Excerpted passage:
┌──
When I was growing up I would have given anything to have had a relative who might have been, could have been…not discussed. That "funny uncle" whose name would immediately elicit a change of subject. I would have beat a path to his door and demanded answers, guidance…the protection only family can offer. Instead, as soon as I was able, I high-tailed it to the West Coast (I’d always had crushes on surfers) and San Francisco, under the pretense of accepting a "job opportunity." Somehow I managed to survive the early 70s in S.F.and find a semblance of "Gay identity" in the process without succumbing to drugs and the street. Many of us are not so lucky, and every time I see a news story about some young person’s suicide, my first supposition is "Gay."
This, of course, is an oft-told tale. Escape from the middle west, the deep south, the constraints of whoever you are, wherever you grew up to a place where anonymity promises opportunity to define self. Gay self. This is the basis of a new play by playwright Dean Gray, Uncle, playing for a maddingly brief run at the ArcLight Theater on the Upper West Side in NYC. Gray’s name may be famliar to some readers as the playwright behind the adaptation of Will Fellows’ fine anthology of oral histories titled Farm Boys: Lives of Gay Men from the Rural Midwest. Fellows has gone on to write Passion to Preserve: Gay Men as Keepers of Culture. While Uncle is not another Fellows-based piece it is in the same vein…midwest roots.
Uncle is fine piece of stage work by a talented playwright who readily admits to putting much of himself up there on the stage. The protagonist, Brent (played handsomely by Brian Patacca) is from rural Wisconsin. Now living in New York City, pursuing a composing career, his psyche is perilously on the edge…the first scenes, wordlessly show him alone, and suicidal despite having achieved what, by any standards in the NY music scene, would be considered "success." As Brent explains to his mother, Iris (played lovingly by actress Nancy McDoniel, most recently seen in the 9/11 film, United 93) he’s "tired of being alone."
└──
Records shown:
┌──
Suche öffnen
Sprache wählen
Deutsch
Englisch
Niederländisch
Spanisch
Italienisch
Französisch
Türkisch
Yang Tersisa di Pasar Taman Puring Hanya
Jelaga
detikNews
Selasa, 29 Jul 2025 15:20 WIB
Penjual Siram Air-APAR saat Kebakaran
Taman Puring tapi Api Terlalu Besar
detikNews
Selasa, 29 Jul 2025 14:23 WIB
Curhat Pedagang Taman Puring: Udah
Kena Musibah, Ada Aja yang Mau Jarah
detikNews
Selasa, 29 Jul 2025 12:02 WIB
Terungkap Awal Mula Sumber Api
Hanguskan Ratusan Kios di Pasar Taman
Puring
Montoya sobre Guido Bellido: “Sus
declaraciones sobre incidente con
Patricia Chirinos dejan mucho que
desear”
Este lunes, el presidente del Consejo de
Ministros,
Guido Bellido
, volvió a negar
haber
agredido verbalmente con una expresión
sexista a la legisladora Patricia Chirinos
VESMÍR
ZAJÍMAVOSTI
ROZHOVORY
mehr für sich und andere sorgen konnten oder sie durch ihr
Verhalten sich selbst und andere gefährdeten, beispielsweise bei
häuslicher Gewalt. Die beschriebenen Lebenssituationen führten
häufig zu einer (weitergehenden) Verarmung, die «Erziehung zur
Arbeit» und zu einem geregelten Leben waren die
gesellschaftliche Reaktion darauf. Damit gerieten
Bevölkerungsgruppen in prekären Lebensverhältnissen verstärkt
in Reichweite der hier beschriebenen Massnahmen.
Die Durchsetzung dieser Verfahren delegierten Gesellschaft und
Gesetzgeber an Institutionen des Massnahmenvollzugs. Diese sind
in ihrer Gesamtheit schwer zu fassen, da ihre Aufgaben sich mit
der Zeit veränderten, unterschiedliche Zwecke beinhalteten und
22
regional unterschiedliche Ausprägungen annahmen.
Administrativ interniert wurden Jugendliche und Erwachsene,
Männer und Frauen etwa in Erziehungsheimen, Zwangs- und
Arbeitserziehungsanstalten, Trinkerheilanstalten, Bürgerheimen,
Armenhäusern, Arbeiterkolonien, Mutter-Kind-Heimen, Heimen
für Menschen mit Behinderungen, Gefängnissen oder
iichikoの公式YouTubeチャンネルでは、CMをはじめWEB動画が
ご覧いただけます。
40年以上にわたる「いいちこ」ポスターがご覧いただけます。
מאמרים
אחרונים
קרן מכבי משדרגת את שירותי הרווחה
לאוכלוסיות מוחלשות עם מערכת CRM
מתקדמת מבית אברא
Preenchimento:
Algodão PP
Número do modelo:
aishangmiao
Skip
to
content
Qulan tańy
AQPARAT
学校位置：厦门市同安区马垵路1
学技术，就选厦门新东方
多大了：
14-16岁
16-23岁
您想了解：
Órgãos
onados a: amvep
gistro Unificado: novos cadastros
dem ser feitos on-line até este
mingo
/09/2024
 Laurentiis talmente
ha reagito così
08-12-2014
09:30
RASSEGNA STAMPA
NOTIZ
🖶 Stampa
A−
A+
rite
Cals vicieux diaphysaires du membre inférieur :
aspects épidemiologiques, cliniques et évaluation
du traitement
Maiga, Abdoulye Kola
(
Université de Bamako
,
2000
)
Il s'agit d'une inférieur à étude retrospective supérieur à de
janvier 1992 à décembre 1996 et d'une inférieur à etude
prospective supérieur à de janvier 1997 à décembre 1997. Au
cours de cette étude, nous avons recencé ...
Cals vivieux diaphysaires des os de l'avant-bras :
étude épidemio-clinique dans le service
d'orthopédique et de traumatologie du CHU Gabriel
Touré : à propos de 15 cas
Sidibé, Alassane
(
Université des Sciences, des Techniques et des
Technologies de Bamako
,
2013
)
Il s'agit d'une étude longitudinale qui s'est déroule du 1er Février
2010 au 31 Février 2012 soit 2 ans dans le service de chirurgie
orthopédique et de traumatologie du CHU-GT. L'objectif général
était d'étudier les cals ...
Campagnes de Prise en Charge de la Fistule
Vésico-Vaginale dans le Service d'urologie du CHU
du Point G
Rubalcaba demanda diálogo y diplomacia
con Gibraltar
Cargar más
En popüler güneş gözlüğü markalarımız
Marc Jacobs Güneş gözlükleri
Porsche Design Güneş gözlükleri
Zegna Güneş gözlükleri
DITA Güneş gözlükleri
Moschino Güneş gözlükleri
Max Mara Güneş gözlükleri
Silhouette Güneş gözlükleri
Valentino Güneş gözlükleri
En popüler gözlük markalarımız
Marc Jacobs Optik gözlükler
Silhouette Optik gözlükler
└──
What to do:
1. Answer these questions about the review of the play Uncle:
(a) To which city did the reviewer move after leaving home?
(b) At which theater is Uncle playing?
(c) In which film was Nancy McDoniel most recently seen?
2. Retype the review of the play Uncle from "This, of course, is" up to and including "same vein…midwest roots.".
3. Write what comes next in the review of the play Uncle, picking up after its final sentence.

Answers to this exercise:
1.
(a) San Francisco
(b) The ArcLight Theater on the Upper West Side in NYC
(c) United 93

2.
This, of course, is an oft-told tale. Escape from the middle west, the deep south, the constraints of whoever you are, wherever you grew up to a place where anonymity promises opportunity to define self. Gay self. This is the basis of a new play by playwright Dean Gray, Uncle, playing for a maddingly brief run at the ArcLight Theater on the Upper West Side in NYC. Gray’s name may be famliar to some readers as the playwright behind the adaptation of Will Fellows’ fine anthology of oral histories titled Farm Boys: Lives of Gay Men from the Rural Midwest. Fellows has gone on to write Passion to Preserve: Gay Men as Keepers of Culture. While Uncle is not another Fellows-based piece it is in the same vein…midwest roots.

3.
[L: James Heatherly and R: Brian Patacca – photo: Jim Baldassare]
He’s not alone anymore, and hasn’t really been alone for some time. First, there’s the handsome and sweet Sean, (actor James Heatherly) working in the Lincoln Center Performing Arts Library, who is immediately smitten with Brent and drawn into his intensity. But Brent’s other constant companion is the ghost of his long dead Uncle Irvin (actor Darren Lougee) that uncle that no one spoke of, and when they did, someone changed the subject. Finding a snapshot of his Uncle Irvin (that, in this production, is actually of the playwright’s own family), on one more "good-son" journey home to Wisconsin, he questions his mother about the other man in the picture, the one wearing the matching sweater to Uncle Irvin’s. Mom plays dumb and changes the subject to cheese.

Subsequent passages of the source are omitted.